In 1865, managers eschewed the services of the likes of Brunel and turned to their own chief engineer, William Henry Barlow, to produce the design for the station itself. A gifted technician and architect of genius, Barlow overcame the problem of trains arriving into the new terminus down a slope created by a bridge over the Regent's Canal – and thus unable to stop in emergencies – by raising the level of the platforms 18ft above street level. In order to achieve this, Barlow ordered 850 iron columns, apparently hardened by being immersed in horse urine and capable of bearing 55 tons, to be driven into the foundations to create an subterranean "under croft" and a lasting source of income for his employees. The result is that St Pancras was built on beer.

The master engineer ordered the gap between each column to correspond exactly with the width of three barrels of ale from Burton-upon-Trent to allow the storage of the hundreds of gallons of bitter brought daily to London on the Midland Railway's trains. The cellar space below the tracks was rented to brewers seeking to slake the thirst of Londoners.

Above ground, Barlow designed a single-span roof measuring 243ft to be bolted into his iron columns. The result was the largest indoor space in the world and what remains to this day the largest single span station in Britain, achieving a cathedral-like tribute to the industrial age which one newspaper at the time declared "miraculous". The result was also as strong as it was impressive – the detonation of two Doodlebug flying bombs in the station during the Second World War created only minor damage.

The building for which St Pancras is best known – the neo-Gothic wedding cake of the Midland Grand Hotel that forms the station's facade – did not begin construction work until the year the trains started running and was not finished until 1873.

But the consensus at the time was that it was worth the wait. A competition to design the hotel was won by one of the most prolific architects of the high Victorian era, George Gilbert Scott, a devotee of the gothic splendour of medieval cathedrals who saw ornament as a nod towards Godliness and thus adorned his buildings with as many tributes to the 16th-century cloth halls of Flanders and the great churches of France as he could.

His design fulfilled the ambition of the directors of the Midland Railway to announce their arrival in the capital with a building that overshadowed and dwarfed the stations of its rivals. In the words of its architect, the hotel was to be "on so vast a scale as to rule its neighbourhood, instead of being governed by it".

The ambition for the interior of the 300-room hotel was no less lavish. The fittings were of the highest standard while the building boasted a range of cutting-edge innovations such as a lift, revolving doors, an iron central staircase and a network of chutes for everything from ash to dirty laundry. It rapidly became one of the most sought-after billets in London.

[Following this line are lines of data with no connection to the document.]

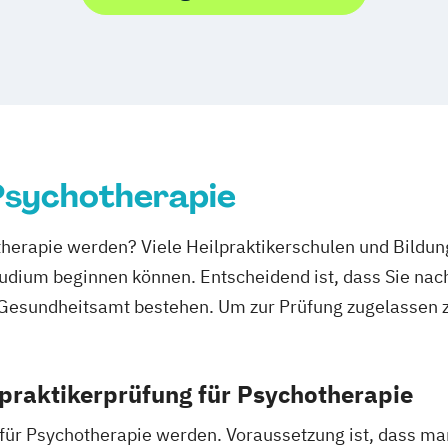
 Psychotherapie
otherapie werden? Viele Heilpraktikerschulen und Bildun
tudium beginnen können. Entscheidend ist, dass Sie nac
i Gesundheitsamt bestehen. Um zur Prüfung zugelassen
praktikerprüfung für Psychotherapie
r für Psychotherapie werden. Voraussetzung ist, dass m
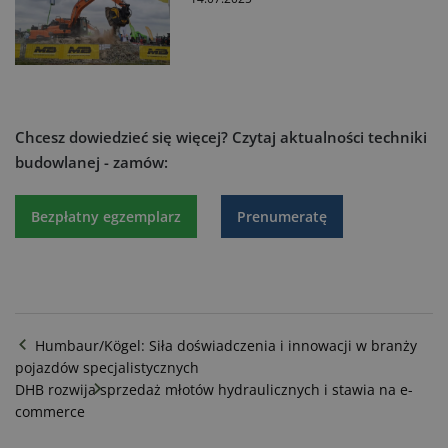
Chcesz dowiedzieć się więcej?
Czytaj aktualności techniki
budowlanej - zamów:
Bezpłatny egzemplarz
Prenumeratę
Humbaur/Kögel: Siła doświadczenia i innowacji w branży
pojazdów specjalistycznych
DHB rozwija sprzedaż młotów hydraulicznych i stawia na e-
commerce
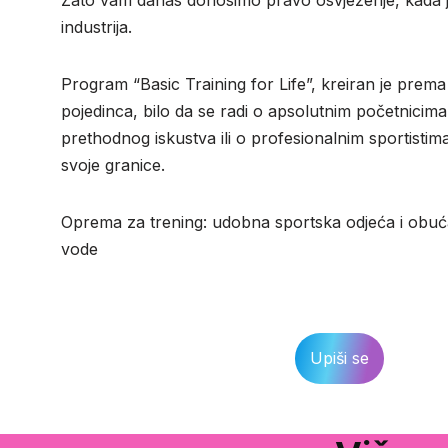
industrija.
Program “Basic Training for Life”, kreiran je pre
pojedinca, bilo da se radi o apsolutnim početnicim
prethodnog iskustva ili o profesionalnim sportistima
svoje granice.
Oprema za trening: udobna sportska odjeća i obuća,
vode
Upiši se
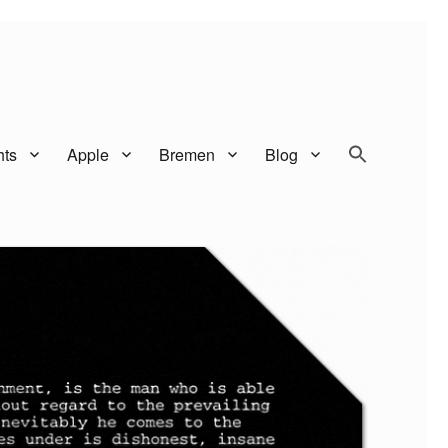
SEARCH BUTTO
Search
hts
Apple
Bremen
Blog
for:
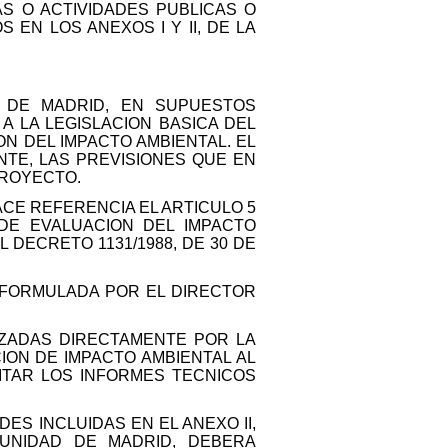
S O ACTIVIDADES PUBLICAS O
EN LOS ANEXOS I Y II, DE LA
 DE MADRID, EN SUPUESTOS
 LA LEGISLACION BASICA DEL
N DEL IMPACTO AMBIENTAL. EL
TE, LAS PREVISIONES QUE EN
PROYECTO.
HACE REFERENCIA EL ARTICULO 5
 DE EVALUACION DEL IMPACTO
 DECRETO 1131/1988, DE 30 DE
A FORMULADA POR EL DIRECTOR
IZADAS DIRECTAMENTE POR LA
ON DE IMPACTO AMBIENTAL AL
ITAR LOS INFORMES TECNICOS
ES INCLUIDAS EN EL ANEXO II,
UNIDAD DE MADRID, DEBERA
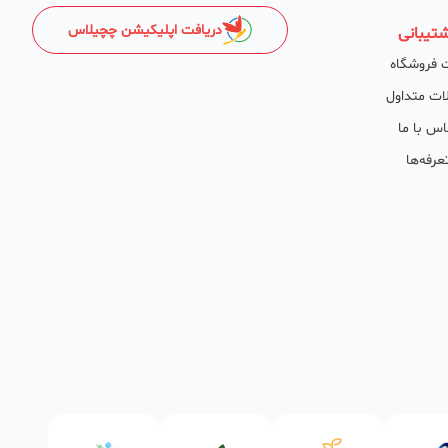
دریافت اپلیکیشن چچیلاس
تیبانی
 فروشگاه
ات متداول
اس با ما
عرفه‌ها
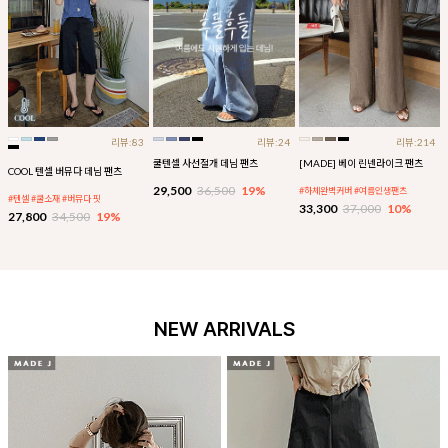
리뷰:83
리뷰:24
리뷰:214
쿨텐셀 사선절개 데님 팬츠
[MADE] 베이 린넨라이크 팬츠
COOL 텐셀 버뮤다 데님 팬츠
29,500
36,500
19%
#하체완벽커버 #여름인생팬츠
#텐셀 #쿨소재 #버뮤다 핏
33,300
37,000
10%
27,800
34,500
19%
NEW ARRIVALS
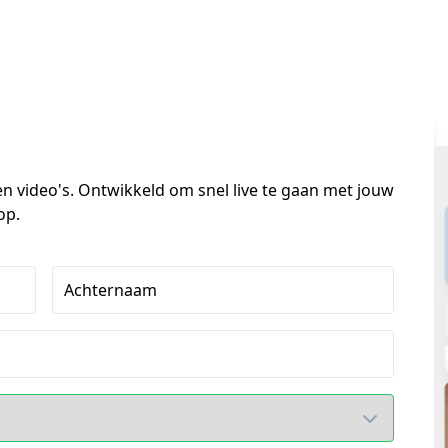
en video's. Ontwikkeld om snel live te gaan met jouw 
p. 
Achternaam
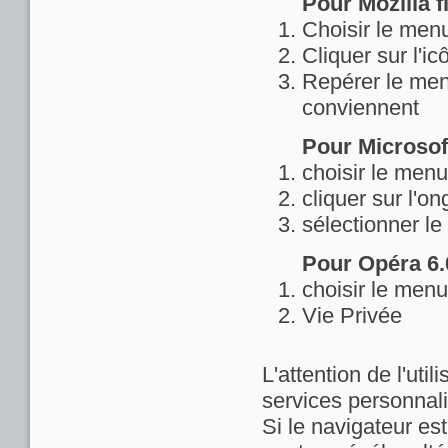
Pour Mozilla fi
Choisir le menu
Cliquer sur l'ic
Repérer le menu
conviennent
Pour Microsoft
choisir le menu
cliquer sur l'on
sélectionner le
Pour Opéra 6.0
choisir le menu
Vie Privée
L'attention de l'util
services personnali
Si le navigateur est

Sadly, the supremacy of the terminus as a meeting and departure point for the great and the good was short-lived. The hotel rapidly fell foul of the decision to trim budgets by not installing sanitary plumbing for bathrooms and a lack of central heating. By 1935 it had closed, being considered too outmoded and expensive to run.

Unsurprisingly, those behind the new St Pancras International insist it will not fall foul of any such shortcomings in vision or execution. As the inheritors of Betjeman's hard-won campaign to preserve the building, LCR has had to go to considerable measures to comply with renovation standards enforced by English Heritage. And just as Barlow and Gilbert Scott's paymasters were seeking to maximise the economic return from their investments, so too are LCR. When the first Eurostar passengers depart for Brussels, Paris and further afield in November, they will have no fewer than 67 places to shop, eat and drink. The contribution of Betjeman to the station's survival is recognised in the shape of a pub which will bear his name.